Bloom filter (strange behavior)

jammerdan · May 18, 2024, 4:41am

I don’t understand that. Wasn’t the whole idea of storing the bloomfilter on disk to resume on a node restart? And the feature that introduced it was completed:

github.com/storj/storj

storagenode/{pieces,blobstore}: save-state-resume feature for GC filewalker

committed 09:56PM - 02 Apr 24 UTC

profclems

+276 -77

The bloomfilter is now stored on the disk from this change https://review.dev.st…orj.io/c/storj/storj/+/12651, so we don't lose the bloomfilter on restart. But that means that when the bloomfilter on the disk is loaded and added to the retain queue, it will start scanning the directories all over again. This will continuously be the behavior till the node is able to complete a full scan which might never happen on a large node. In this patch, we make sure the node can resume from where it left off. We read the two-letter directory names (or prefixes) from the satellite blobs folder and sort them alphabetically before scanning. During the scan, the last scanned prefix is stored in the db. Updates https://github.com/storj/storj/issues/6708 Change-Id: Icb32cdc7dd49ef8ce44f6d771e4e33045078ed55

It also clearly states:

The bloomfilter is now stored on the disk from this change
https://review.dev.storj.io/c/storj/storj/+/12651, so we don’t lose
the bloomfilter on restart. But that means that when the bloomfilter
on the disk is loaded and added to the retain queue, it will start
scanning the directories all over again. This will continuously be the
behavior till the node is able to complete a full scan which might never
happen on a large node.

And why the assumption to consider a GC as failed when a node gets restarted? This is not necessarily the case, a node can be restarted for hundreds of reasons. Only when the GC has failed the bloomfilter should be removed if the result instead would be that it continuously keeps scanning and failing.
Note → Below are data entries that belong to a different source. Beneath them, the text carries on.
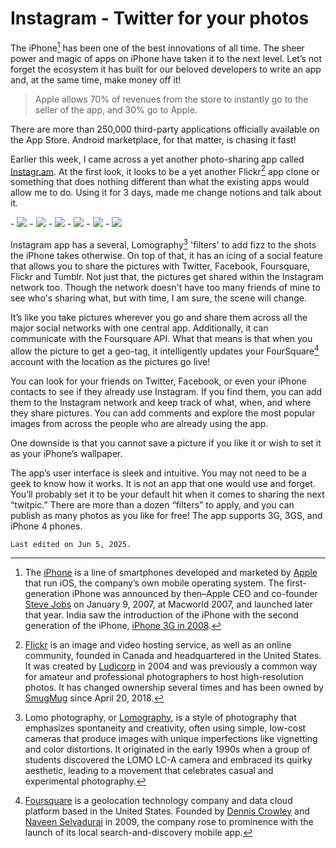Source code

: # Instagram - Twitter for your photos

The iPhone[^iPhone] has been one of the best innovations of all time. The sheer power and magic of apps on iPhone have taken it to the next level. Let’s not forget the ecosystem it has built for our beloved developers to write an app and, at the same time, make money off it!

> Apple allows 70% of revenues from the store to instantly go to the seller of the app, and 30% go to Apple.

There are more than 250,000 third-party applications officially available on the App Store. Android marketplace, for that matter, is chasing it fast!

Earlier this week, I came across a yet another photo-sharing app called [Instagr.am](http://instagr.am/). At the first look, it looks to be a yet another Flickr[^Flickr] app clone or something that does nothing different than what the existing apps would allow me to do. Using it for 3 days, made me change notions and talk about it.

<div class="gallery" markdown="1">
- <a href="https://www.instagram.com/p/CV5we/"><img src="/static/2010/instagram-1.jpg"></a>
- <a href="https://www.instagram.com/p/Cpwu3ZfP0Vs/"><img src="/static/2010/instagram-2.jpg"></a>
- <a href="https://www.instagram.com/p/CsaZDCEOhkg/"><img src="/static/2010/instagram-3.jpg"></a>
- <a href="https://www.instagram.com/p/Cv37yyiPzjx/"><img src="/static/2010/instagram-4.jpg"></a>
- <a href="https://www.instagram.com/p/BFaG6/"><img src="/static/2010/instagram-5.jpg"></a>
- <a href="https://www.instagram.com/p/BB6t/"><img src="/static/2010/instagram-6.jpg"></a>
</div>

Instagram app has a several, Lomography[^Lomo] 'filters' to add fizz to the shots the iPhone takes otherwise. On top of that, it has an icing of a social feature that allows you to share the pictures with Twitter, Facebook, Foursquare, Flickr and Tumblr. Not just that, the pictures get shared within the Instagram network too. Though the network doesn't have too many friends of mine to see who's sharing what, but with time, I am sure, the scene will change.

It’s like you take pictures wherever you go and share them across all the major social networks with one central app. Additionally, it can communicate with the Foursquare API. What that means is that when you allow the picture to get a geo-tag, it intelligently updates your FourSquare[^FourSquare] account with the location as the pictures go live!

You can look for your friends on Twitter, Facebook, or even your iPhone contacts to see if they already use Instagram. If you find them, you can add them to the Instagram network and keep track of what, when, and where they share pictures. You can add comments and explore the most popular images from across the people who are already using the app.

One downside is that you cannot save a picture if you like it or wish to set it as your iPhone’s wallpaper.

The app’s user interface is sleek and intuitive. You may not need to be a geek to know how it works. It is not an app that one would use and forget. You’ll probably set it to be your default hit when it comes to sharing the next “twitpic.” There are more than a dozen “filters” to apply, and you can publish as many photos as you like for free! The app supports 3G, 3GS, and iPhone 4 phones.

`Last edited on Jun 5, 2025.`

[^iPhone]: The [iPhone](https://en.wikipedia.org/wiki/IPhone) is a line of smartphones developed and marketed by [Apple](https://www.apple.com) that run iOS, the company’s own mobile operating system. The first-generation iPhone was announced by then–Apple CEO and co-founder [Steve Jobs](https://en.wikipedia.org/wiki/Steve_Jobs) on January 9, 2007, at Macworld 2007, and launched later that year. India saw the introduction of the iPhone with the second generation of the iPhone, [iPhone 3G in 2008](/2008/iphone-3g-india-22-august/).

[^Flickr]: [Flickr](https://en.wikipedia.org/wiki/Flickr) is an image and video hosting service, as well as an online community, founded in Canada and headquartered in the United States. It was created by [Ludicorp](https://en.wikipedia.org/wiki/Ludicorp) in 2004 and was previously a common way for amateur and professional photographers to host high-resolution photos. It has changed ownership several times and has been owned by [SmugMug](https://en.wikipedia.org/wiki/SmugMug) since April 20, 2018.

[^Lomo]: Lomo photography, or [Lomography](https://en.wikipedia.org/wiki/Toy_camera#Lomography), is a style of photography that emphasizes spontaneity and creativity, often using simple, low-cost cameras that produce images with unique imperfections like vignetting and color distortions. It originated in the early 1990s when a group of students discovered the LOMO LC-A camera and embraced its quirky aesthetic, leading to a movement that celebrates casual and experimental photography.

[^FourSquare]: [Foursquare](https://en.wikipedia.org/wiki/Foursquare_(company)) is a geolocation technology company and data cloud platform based in the United States. Founded by [Dennis Crowley](https://en.wikipedia.org/wiki/Dennis_Crowley) and [Naveen Selvadurai](https://en.wikipedia.org/wiki/Naveen_Selvadurai) in 2009, the company rose to prominence with the launch of its local search-and-discovery mobile app.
As you are saying the https://review.dev.storj.io/c/storj/storj/+/12806 would be the resume part this means that it is not just for used-space filewalker like the title says

storagenode/pieces: save-state-resume feature for used space filewalker

but also for the GC-filewalker? So at the moment no filewalker really can resume from a node restart, is that correct?

If this is the case the other posts about errors with gc-filewalkers or trash problems are solved, the feature is simply not finished:

It was my impression that nodes in fact do get restarted regularly because of the updates roughly every 14 days. In general it would be better if you would assume the nodes getting restarted often. There are hundreds of reasons for a node operator to restart a node. From a Windows update restart to simply changing the allocated space. If you assume nodes do not get restarted then this will lead to the same situation that made you not save states before like the bloomfilter or the state of the filewalkers. It would be better you assume nodes get restarted any time and should then resume whatever they were doing before.

I hope you do.

Because now it has turned out that it does not “just” prevent the used-space filewalker from finishing but also the gc-filewalker which makes it worse to get rid of the garbage and have correct numbers on occupied space and trash.

And please consider to have a separate log entry for start and resume of filewalker. This would help to verify from the logs that is is in fact resuming and not starting from the scratch.